::: Material for the task

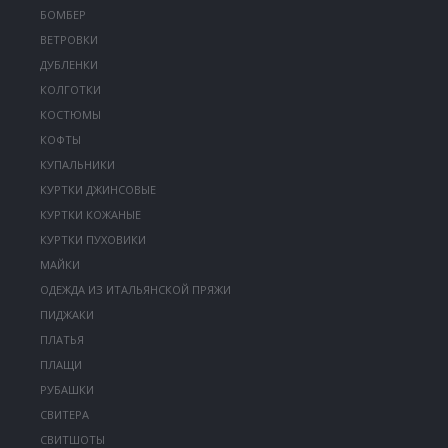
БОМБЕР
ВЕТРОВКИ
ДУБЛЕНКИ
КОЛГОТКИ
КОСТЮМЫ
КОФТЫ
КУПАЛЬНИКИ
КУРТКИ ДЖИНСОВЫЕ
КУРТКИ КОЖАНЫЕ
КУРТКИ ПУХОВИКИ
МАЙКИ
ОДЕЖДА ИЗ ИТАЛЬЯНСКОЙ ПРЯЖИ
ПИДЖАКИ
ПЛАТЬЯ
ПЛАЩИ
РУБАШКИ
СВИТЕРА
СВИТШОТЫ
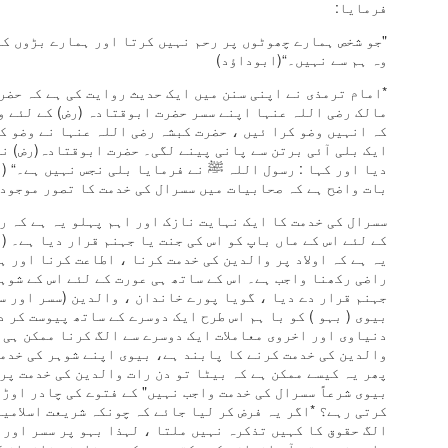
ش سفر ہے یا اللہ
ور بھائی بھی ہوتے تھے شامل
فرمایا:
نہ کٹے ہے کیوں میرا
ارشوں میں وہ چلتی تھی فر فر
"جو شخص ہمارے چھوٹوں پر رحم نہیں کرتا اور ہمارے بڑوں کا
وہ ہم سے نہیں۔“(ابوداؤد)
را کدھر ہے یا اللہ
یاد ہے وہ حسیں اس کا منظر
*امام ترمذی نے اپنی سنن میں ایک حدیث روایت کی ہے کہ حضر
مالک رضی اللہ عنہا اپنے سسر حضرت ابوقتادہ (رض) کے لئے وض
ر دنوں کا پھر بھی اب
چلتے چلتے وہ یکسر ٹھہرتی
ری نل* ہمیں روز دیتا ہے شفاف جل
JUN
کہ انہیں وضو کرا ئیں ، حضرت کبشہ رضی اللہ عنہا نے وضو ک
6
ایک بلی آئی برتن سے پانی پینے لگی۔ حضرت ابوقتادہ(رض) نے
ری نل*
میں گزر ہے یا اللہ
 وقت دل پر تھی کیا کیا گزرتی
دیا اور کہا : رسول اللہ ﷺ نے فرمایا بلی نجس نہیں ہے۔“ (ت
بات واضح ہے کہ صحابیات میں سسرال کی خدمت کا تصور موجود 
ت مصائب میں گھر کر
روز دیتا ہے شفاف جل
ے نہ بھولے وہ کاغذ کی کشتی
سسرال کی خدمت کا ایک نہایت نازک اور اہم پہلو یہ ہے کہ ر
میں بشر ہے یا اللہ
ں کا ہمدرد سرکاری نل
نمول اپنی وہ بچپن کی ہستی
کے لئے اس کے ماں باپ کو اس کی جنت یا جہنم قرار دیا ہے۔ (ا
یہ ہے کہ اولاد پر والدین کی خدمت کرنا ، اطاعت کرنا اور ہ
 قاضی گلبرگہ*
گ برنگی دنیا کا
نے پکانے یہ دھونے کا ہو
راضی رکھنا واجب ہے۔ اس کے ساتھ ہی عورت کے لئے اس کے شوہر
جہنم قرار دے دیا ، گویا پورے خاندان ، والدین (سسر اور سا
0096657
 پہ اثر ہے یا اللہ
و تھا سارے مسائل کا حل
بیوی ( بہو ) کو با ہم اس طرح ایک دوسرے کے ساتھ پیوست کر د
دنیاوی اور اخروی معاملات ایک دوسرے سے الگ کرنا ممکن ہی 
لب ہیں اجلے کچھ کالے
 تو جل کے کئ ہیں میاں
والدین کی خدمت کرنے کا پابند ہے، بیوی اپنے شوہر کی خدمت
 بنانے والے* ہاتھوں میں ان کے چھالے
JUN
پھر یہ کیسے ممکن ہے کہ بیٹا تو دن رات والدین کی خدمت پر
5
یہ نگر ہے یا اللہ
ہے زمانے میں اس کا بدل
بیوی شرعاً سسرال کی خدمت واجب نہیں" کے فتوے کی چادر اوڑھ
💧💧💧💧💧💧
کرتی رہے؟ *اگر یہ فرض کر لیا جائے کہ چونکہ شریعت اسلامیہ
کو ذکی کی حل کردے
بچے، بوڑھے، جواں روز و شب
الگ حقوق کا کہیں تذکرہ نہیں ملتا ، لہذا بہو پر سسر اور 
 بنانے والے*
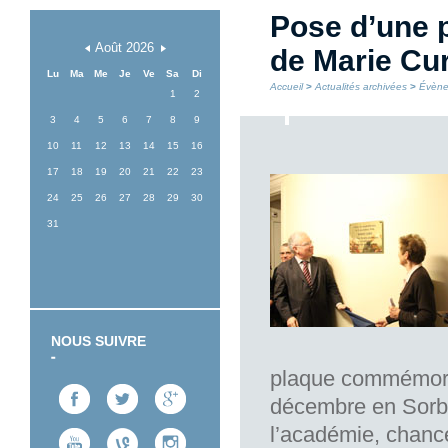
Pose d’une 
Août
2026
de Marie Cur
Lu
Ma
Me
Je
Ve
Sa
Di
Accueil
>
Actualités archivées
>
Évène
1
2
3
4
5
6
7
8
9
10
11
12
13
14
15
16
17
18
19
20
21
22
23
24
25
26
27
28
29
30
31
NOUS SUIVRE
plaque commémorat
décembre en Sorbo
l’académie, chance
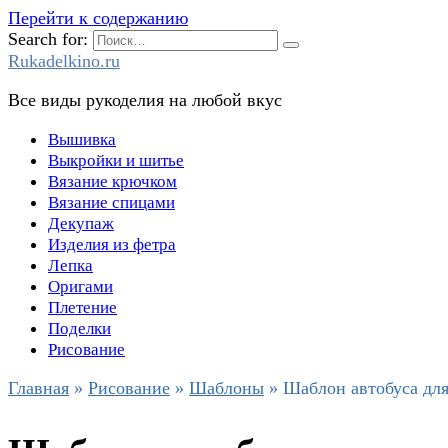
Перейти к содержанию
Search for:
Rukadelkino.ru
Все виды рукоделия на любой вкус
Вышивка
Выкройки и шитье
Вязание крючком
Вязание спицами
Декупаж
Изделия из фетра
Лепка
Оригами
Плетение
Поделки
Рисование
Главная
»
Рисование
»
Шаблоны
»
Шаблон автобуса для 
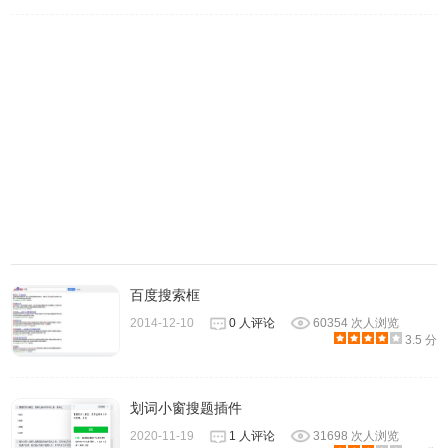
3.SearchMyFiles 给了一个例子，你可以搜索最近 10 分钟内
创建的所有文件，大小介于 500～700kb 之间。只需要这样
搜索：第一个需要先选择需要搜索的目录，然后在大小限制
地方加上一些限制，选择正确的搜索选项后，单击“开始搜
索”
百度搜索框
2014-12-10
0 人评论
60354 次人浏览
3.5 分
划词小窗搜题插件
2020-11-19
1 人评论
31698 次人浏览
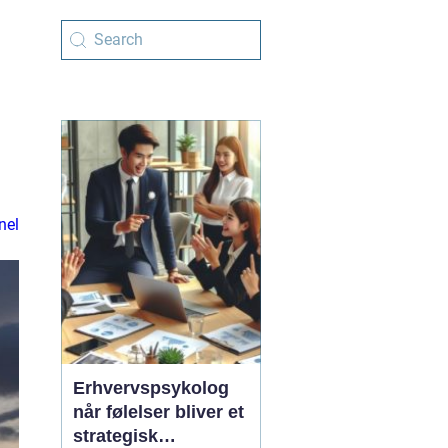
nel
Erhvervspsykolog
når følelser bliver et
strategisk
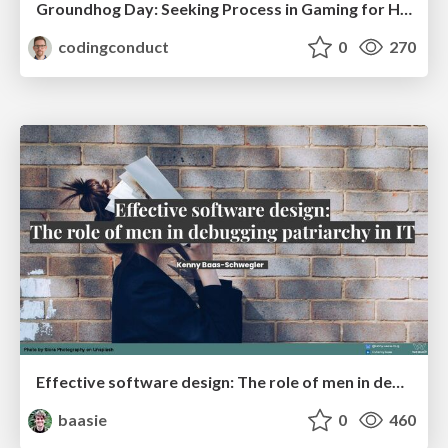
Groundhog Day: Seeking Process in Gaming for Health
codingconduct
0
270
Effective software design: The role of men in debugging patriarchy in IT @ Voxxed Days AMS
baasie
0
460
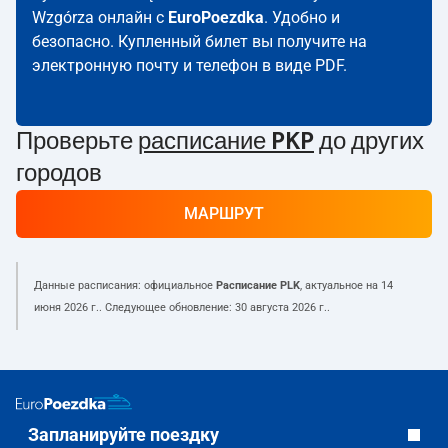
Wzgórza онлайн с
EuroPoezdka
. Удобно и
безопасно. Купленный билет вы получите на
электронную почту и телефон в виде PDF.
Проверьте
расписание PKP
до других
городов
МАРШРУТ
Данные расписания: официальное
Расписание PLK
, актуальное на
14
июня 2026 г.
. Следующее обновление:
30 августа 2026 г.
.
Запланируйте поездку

::::::
::: Material for the task

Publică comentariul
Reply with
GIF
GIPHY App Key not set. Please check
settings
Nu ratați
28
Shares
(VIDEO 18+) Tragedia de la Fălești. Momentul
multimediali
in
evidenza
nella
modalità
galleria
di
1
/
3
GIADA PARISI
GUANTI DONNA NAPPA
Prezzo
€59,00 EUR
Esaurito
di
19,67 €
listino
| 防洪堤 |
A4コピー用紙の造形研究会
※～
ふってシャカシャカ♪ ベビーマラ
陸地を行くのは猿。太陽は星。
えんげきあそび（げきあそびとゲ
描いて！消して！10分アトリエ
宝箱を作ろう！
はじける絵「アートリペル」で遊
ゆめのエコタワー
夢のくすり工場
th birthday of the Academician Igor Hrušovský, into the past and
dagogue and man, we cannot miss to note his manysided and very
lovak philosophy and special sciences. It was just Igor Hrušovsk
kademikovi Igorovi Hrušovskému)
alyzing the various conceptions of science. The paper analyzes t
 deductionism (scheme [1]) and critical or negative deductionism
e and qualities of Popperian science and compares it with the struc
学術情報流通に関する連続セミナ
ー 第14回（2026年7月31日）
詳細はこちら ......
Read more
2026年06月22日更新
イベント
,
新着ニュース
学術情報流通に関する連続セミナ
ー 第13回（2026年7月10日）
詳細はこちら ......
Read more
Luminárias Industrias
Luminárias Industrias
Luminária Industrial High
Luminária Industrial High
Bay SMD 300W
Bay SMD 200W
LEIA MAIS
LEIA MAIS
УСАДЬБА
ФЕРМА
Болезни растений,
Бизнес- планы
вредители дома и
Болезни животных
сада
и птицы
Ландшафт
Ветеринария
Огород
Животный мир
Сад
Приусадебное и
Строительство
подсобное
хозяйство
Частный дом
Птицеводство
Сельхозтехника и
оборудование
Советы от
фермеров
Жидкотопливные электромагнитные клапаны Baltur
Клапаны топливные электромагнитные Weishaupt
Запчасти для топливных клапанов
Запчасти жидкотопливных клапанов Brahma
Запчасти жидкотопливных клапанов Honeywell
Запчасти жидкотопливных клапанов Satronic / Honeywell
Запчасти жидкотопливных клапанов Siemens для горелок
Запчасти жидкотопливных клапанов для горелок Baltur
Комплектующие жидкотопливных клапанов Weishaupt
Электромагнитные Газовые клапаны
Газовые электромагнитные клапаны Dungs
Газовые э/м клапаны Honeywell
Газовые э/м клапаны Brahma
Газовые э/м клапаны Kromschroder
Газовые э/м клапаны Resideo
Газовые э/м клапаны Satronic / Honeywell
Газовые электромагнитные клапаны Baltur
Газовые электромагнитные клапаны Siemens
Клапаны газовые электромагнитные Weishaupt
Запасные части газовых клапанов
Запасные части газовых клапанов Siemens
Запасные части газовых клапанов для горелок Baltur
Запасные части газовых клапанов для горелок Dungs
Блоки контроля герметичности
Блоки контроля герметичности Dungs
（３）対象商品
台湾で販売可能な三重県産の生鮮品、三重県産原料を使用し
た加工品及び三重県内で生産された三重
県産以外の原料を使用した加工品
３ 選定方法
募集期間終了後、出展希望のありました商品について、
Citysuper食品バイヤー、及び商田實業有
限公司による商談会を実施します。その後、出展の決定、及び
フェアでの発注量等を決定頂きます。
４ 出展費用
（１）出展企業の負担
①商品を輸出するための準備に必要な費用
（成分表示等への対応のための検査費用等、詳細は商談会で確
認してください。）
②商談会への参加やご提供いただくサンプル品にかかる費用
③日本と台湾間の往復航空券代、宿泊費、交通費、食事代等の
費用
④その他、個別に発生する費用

::::::

Copy out every line of the data above that contains the string "بنانے". Matching is case-sensitive.

* [Result]
 بنانے والے* ہاتھوں میں ان کے چھالے
 بنانے والے*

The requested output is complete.